How does the Army plan to transition soldiers on the ground
from the old to new network platform? Does the Army have plans
in place to address any operational disruptions due to this
transition?
And, two, General Crawford, it would appear that a
universal lesson learned from the previous tactical network
modernization strategy to include previous network integration
evaluations was the need to simplify tactical communication
systems so that they would pass the smartphone test, making it
easy for soldiers to operate with minimal training. How does
the new modernization strategy pass the smartphone test?
General Crawford. So, sir, one of the things we are looking
to take on, if you used your--as you use your smartphone at
home, one of the things that you do--so you have got Wi-Fi,
potentially, as a path. And then you have got the broadband
that is provided by one of the commercial services.
And so when you send a text to someone, the last thing that
you are worried about is what cell phone tower you are going to
be off of, or did this message leave my phone and go via Wi-Fi
or did this message actually go over one of the services
provided by one of our commercial vendors?
And so one of the things and one of the lessons that we
learned to this idea of a smartphone test, sir, is we are
looking to integrate and evolve, as a part of the new strategy,
this idea of a universal transport layer. So just like you do
at home, you don't worry about what tower you are off of, you
don't worry about whether your message or your phone call
actually went over Wi-Fi or whether it actually went over
services provided externally that are global. You just wanted
your message to get through.
And so we want to, first, simplify the touch, look, and
feel. Back to this--I talked about getting operators and
developers together, sir, to understand how the user actually
interfaces with equipment. That is something we haven't done
very well over the last few years. And it absolutely is a
lesson learned.
But the second part beyond the getting operators together
to ensure we have got the infrastructure that is moved away
from the operator. The infrastructure needs to sit at the
enterprise instead of with the operator. And if you go and look
at our formations now, almost all the infrastructure they need
to send that same message or something very similar to what you
would send from home, we actually have to take with us.

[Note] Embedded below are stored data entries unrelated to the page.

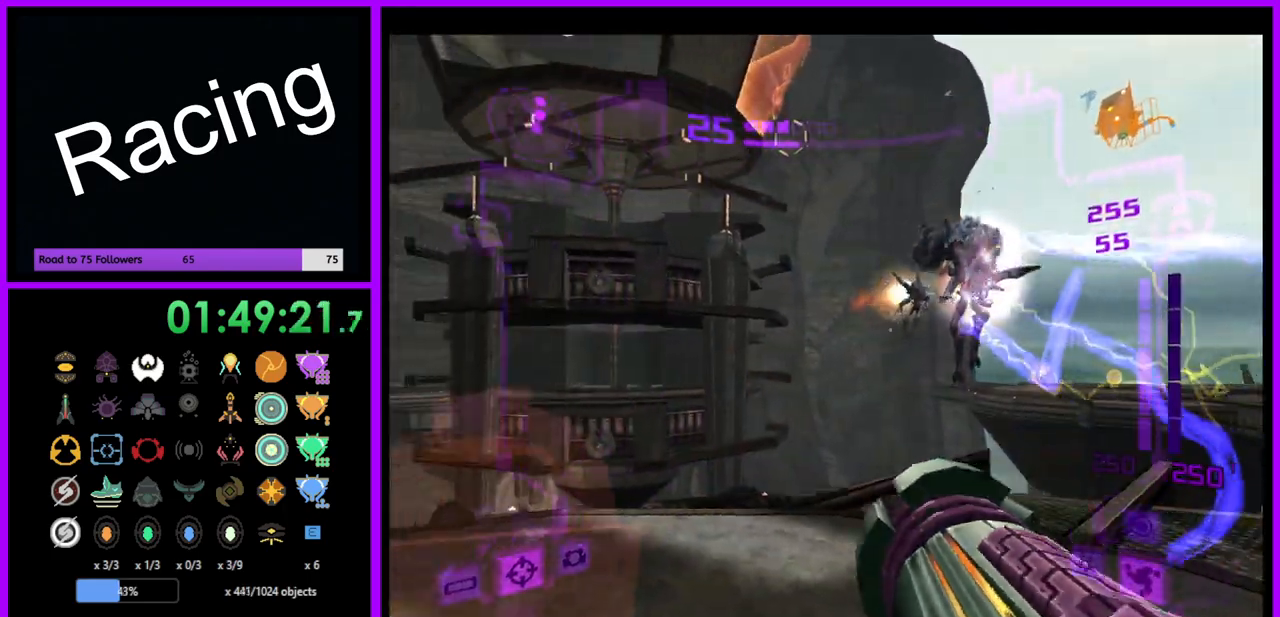
{"buttons": ["Y", "L1"], "left_stick": "up-left", "right_stick": "center", "events": [[33, "L1", "down"], [67, "left_stick", "left"], [350, "left_stick", "up-left"]]}
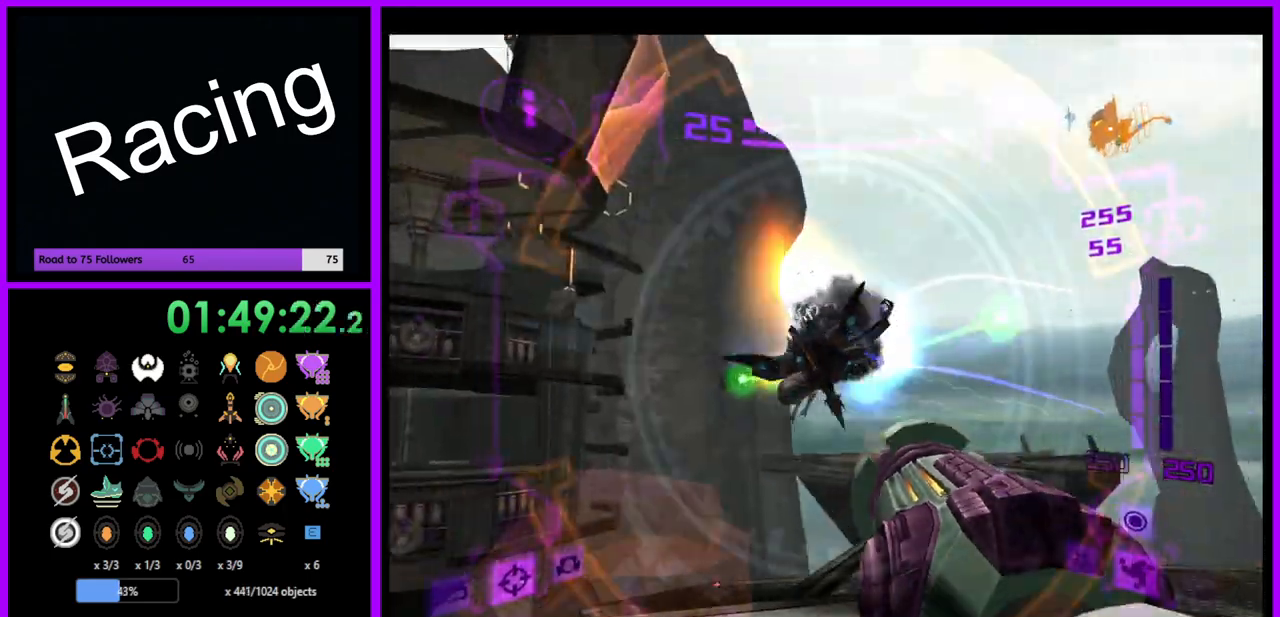
{"buttons": ["Y"], "left_stick": "center", "right_stick": "center", "events": [[283, "left_stick", "center"], [367, "left_stick", "right"], [417, "L1", "up"], [450, "left_stick", "center"]]}
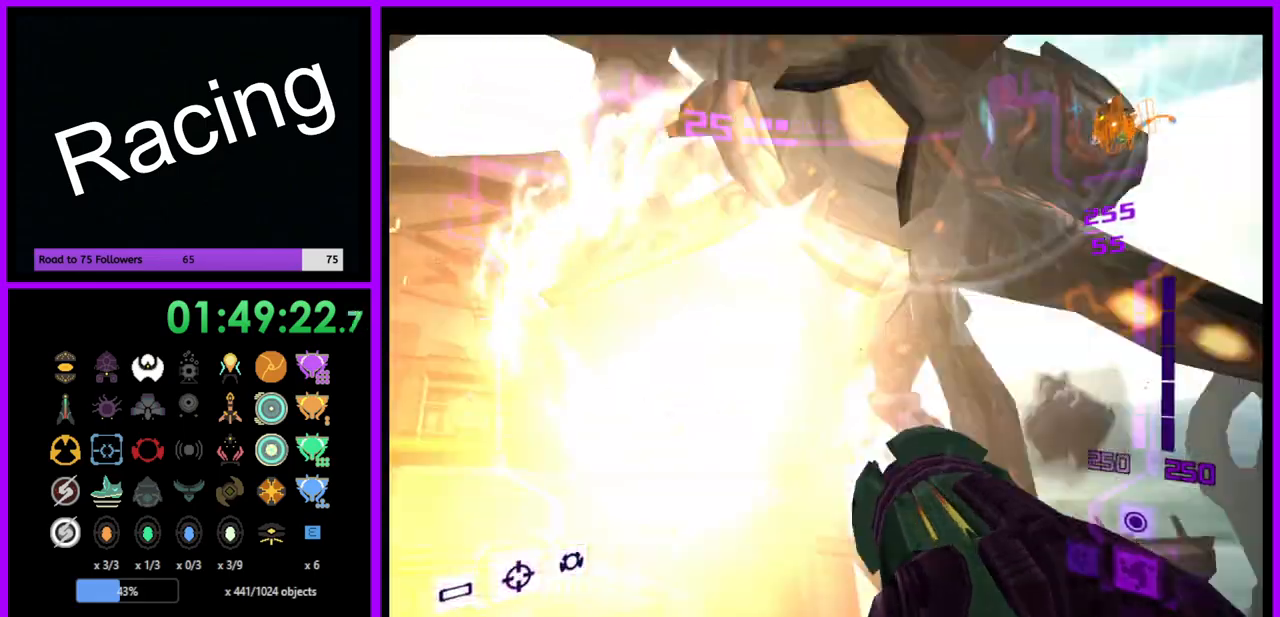
{"buttons": ["Y"], "left_stick": "up", "right_stick": "center", "events": [[17, "left_stick", "down-left"], [83, "left_stick", "center"], [150, "left_stick", "up"], [250, "left_stick", "up-right"], [400, "left_stick", "up"]]}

And so we have got to change the touch, look, and feel by
getting operators and developers together, sir. But we have got
to create a universal transport later so the operator doesn't
care which direction the signal actually lapped and what route
it took to get to the distant end.
And I will offer General Mingus an opportunity----
General Mingus. One other point with that, sir, is that in
the past, when we have written our requirements for most of the
end-user devices that our soldiers use, where you need that
simplicity and that intuitiveness, we have written it in such a
way that it has created the complexity that we have on the
tactical end.
So as we look to the future and as we are re-crafting how
we write those requirements, an example of that would be
instead of after 3 weeks of training, a soldier will retain 80
percent of what he was trained. And flip that and say that with
no training he would be able to pick up a device and execute 80
percent of the tasks on that device before any training. If he
needed to do any kind of advance-level stuff, that is where
that training would occur. And so that is a change in
methodology on the requirements side. When we help, we will get
after that smartphone technology.
Mr. Carbajal. And I guess, just to conclude, do you have
any contingency plans to address the operational disruptions?

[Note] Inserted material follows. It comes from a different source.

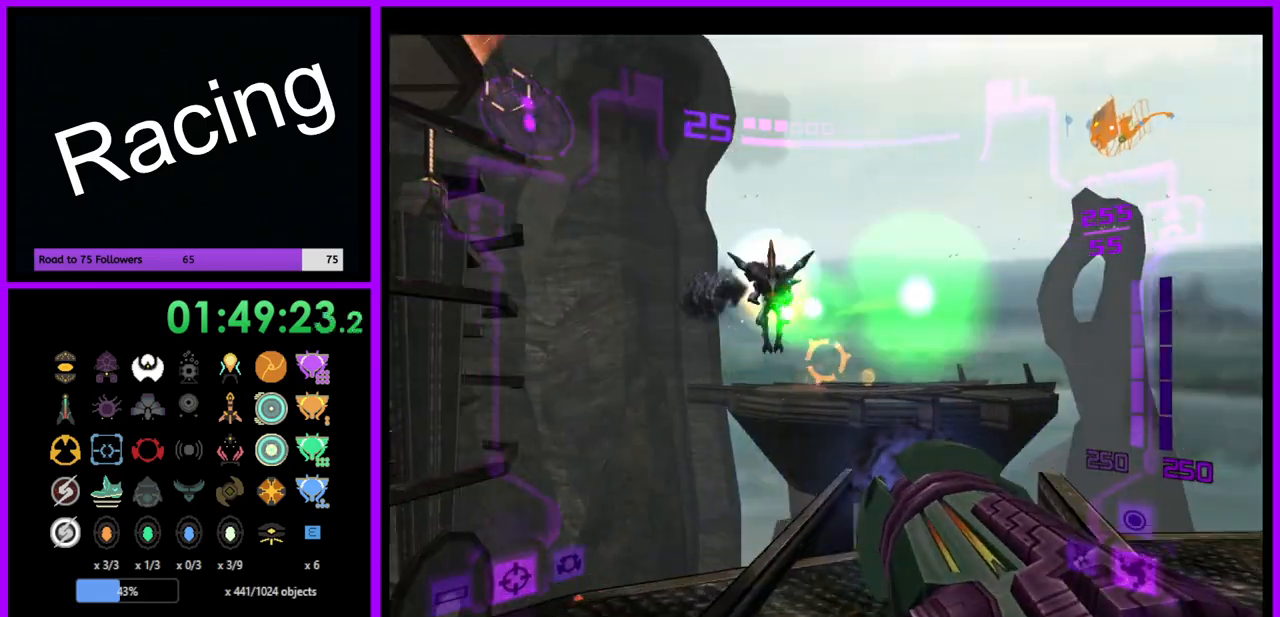
{"buttons": ["Y", "L1"], "left_stick": "down-right", "right_stick": "center", "events": [[17, "left_stick", "center"], [83, "L1", "down"], [367, "left_stick", "down"], [483, "left_stick", "down-right"]]}
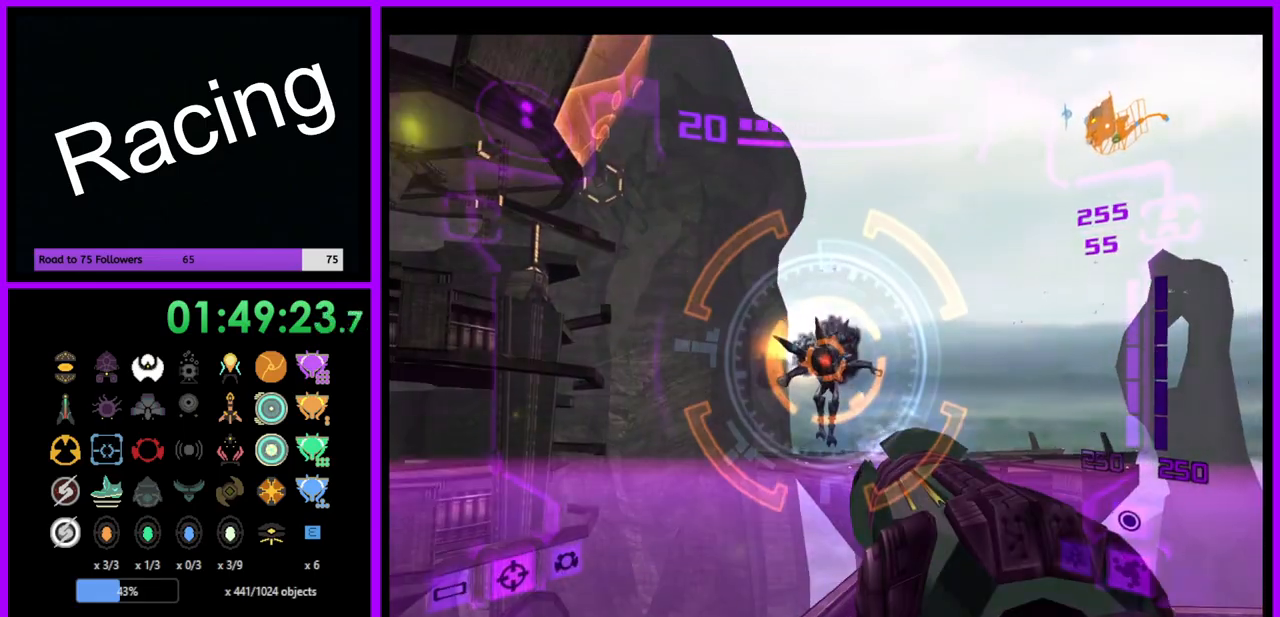
{"buttons": ["Y", "L1"], "left_stick": "down-right", "right_stick": "center", "events": []}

General Crawford. Sir, based on our intent--and it is
intent in assuming that there has been no final decision, and
we acknowledge this upfront. Our intent would be, as we--and I
used the example about light equipment, actually going to light
units. That would be the G3 of the Army deciding, just like we
do with all other operations, who should get what equipment
first based on where they are in the rotations, so that we take
a minimalist approach, in terms of the disruption that is
pushed on to our formation.
So we are thinking through that. And when I talked about
who is going to get what equipment and when between now and FY
2021, we actually took some of that into account in terms of
who is on a patch chart to rotate to where in what part of
world, sir.
Mr. Carbajal. Thank you. I am out of time.
Thank you, Mr. Chair.
Mr. Turner. We are going next to Mr. Bacon. But I want to
give the lineup. It is Bacon, Wittman, Brown, Veasey, and then
Mr. Cook and others, but at least you know somewhat of the
order. Mr. Bacon.
Mr. Bacon. Thank you, Mr. Chairman, and thank you gentlemen
for being here. I served in the Air Force CIO's [chief
information officer's] office about 12, 13 years ago, and so I
know the complexity of the work you are doing. How much have we
spent on the WIN-T so far? What are the sunk costs, as of now?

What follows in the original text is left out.